Monday, 24th April, 2017
I’m really not putting effort in this morning. I’m still in Staines, waiting for the train. I should still get to BFI by 9ish. It’ll be fine.
The train is slightly stacked, but I’m sitting. That’s the important thing. I have coffee.
It’s just more, my kind of place, Tottenham Court. Really, just because of observations.
Things written on walls always amuse me.
The sky is looking a bit moody but I did eye a couple of wannabe hipsters, smoking a spliff. One was so fucked, he was levitating!
I must say, Centre point is looking a bit ropey.
I thought they were revamping it? I’m on my way home already. Life of Riley, or what! I have confirmed with my ex, that the kids are definitely going home tomorrow. I’ve got used to them being around again. I’ll miss them.
I’ll just have to keep my fingers crossed for flat I’ve bid on. This one, is in such an perfect location, it would be a dream come true. And more regular child access.
I had nothing else to say yesterday. I didn’t get an option, on any flats. Another week until I can bid on anymore, so u was pissed off. Life goes on.
It has no relevance to what I was saying. I just liked it.
I’ve taken the day off to as my boys are going home today. They are still going to their Nans but I need to sort their stuff out.
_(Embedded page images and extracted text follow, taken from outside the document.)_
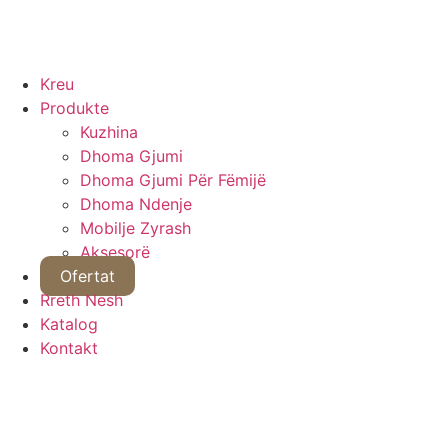
Kreu
Produkte
Kuzhina
Dhoma Gjumi
Dhoma Gjumi Për Fëmijë
Dhoma Ndenje
Mobilje Zyrash
Aksesorë
Ofertat
Rreth Nesh
Katalog
Kontakt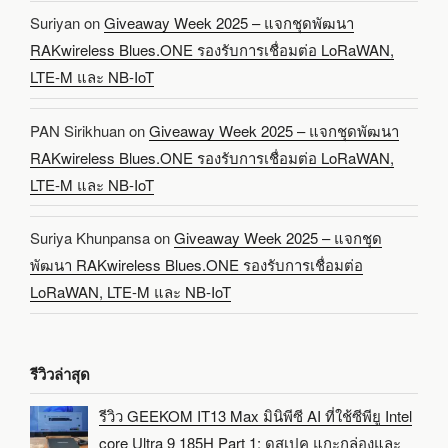
Suriyan
on
Giveaway Week 2025 – แจกชุดพัฒนา
RAKwireless Blues.ONE รองรับการเชื่อมต่อ LoRaWAN,
LTE-M และ NB-IoT
PAN Sirikhuan
on
Giveaway Week 2025 – แจกชุดพัฒนา
RAKwireless Blues.ONE รองรับการเชื่อมต่อ LoRaWAN,
LTE-M และ NB-IoT
Suriya Khunpansa
on
Giveaway Week 2025 – แจกชุด
พัฒนา RAKwireless Blues.ONE รองรับการเชื่อมต่อ
LoRaWAN, LTE-M และ NB-IoT
รีวิวล่าสุด
รีวิว GEEKOM IT13 Max มินิพีซี AI ที่ใช้ซีพียู Intel
core Ultra 9 185H Part 1: ดูสเปค แกะกล่องและ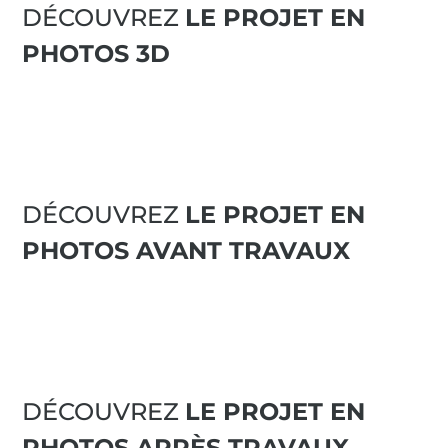
DÉCOUVREZ
LE PROJET EN
PHOTOS 3D
DÉCOUVREZ
LE PROJET EN
PHOTOS AVANT TRAVAUX
DÉCOUVREZ
LE PROJET EN
PHOTOS APRÈS TRAVAUX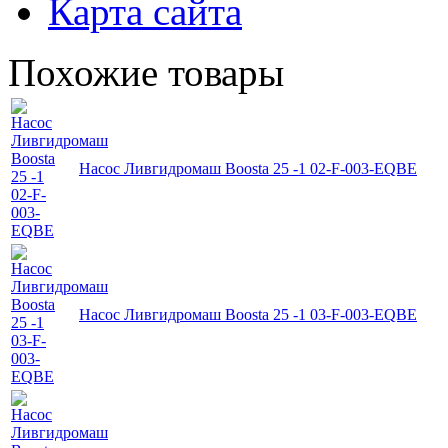
Карта сайта
Похожие товары
Насос Ливгидромаш Boosta 25 -1 02-F-003-EQBE
Насос Ливгидромаш Boosta 25 -1 03-F-003-EQBE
Aahh. Now that’s the Ex I know!
In her world, a flight is delayed for a bit. She has to stay another week! This isn’t the first time I’ve had the kids and this has happened. Pretty much everytime, really. For those who don’t know. She threw me out. Best thing she ever did, really. I would have stayed for the kids and suffered her. Awful, selfish bastard. Who thinks everyone owes her something.
Wednesday, 26th April, 2017.
After a lot of threatening texts and nastiness from the ex, I called called the airline. Her flight was rescheduled for today and she was given a hotel for the night!!
I think she was taking advantage of the situation to get extra time there. Anyway, I confirmed she got on plane.
I’m so anxious my heart is pounding in my brain. Distraction is needed.
Thursday, 27th April, 2017.
It was awkward. That’s all I can say really. She wanted to come in for a cup of tea before the journey back to Somerset. Carter was in, so introductions were made. Anyway, the kids are safely home so normal service is resumed. Apart from the fact I’m working a double day tomorrow and working Saturday. I’m feeling very ropey as I had a mini celebration yesterday.
I’m still not feeling any better but I just realised I didn’t eat yesterday. I’m sure that doesn’t help. I feel old.
I had tuna pasta and a bacon sandwich. I now feel really tired. I could do with a nap.
Well, well! It turned out to be quite an eventful day. My ex was decided to pursue her idea, of me having the children full time. I am happy to do this. I have never agreed with her holistic, ponsey, home schooling attitude towards them. It will mean I can get them into a proper school, get somewhere for us to live and give them a vague chance at normality. My elder son, who is 12, I think, will adapt easy. The younger, who is 10, might find it a bit tougher but I’m their dad, and I’ll do what it takes. I’ve had this before though, so until I see some sort of proof it is happening, I won’t hold my breath.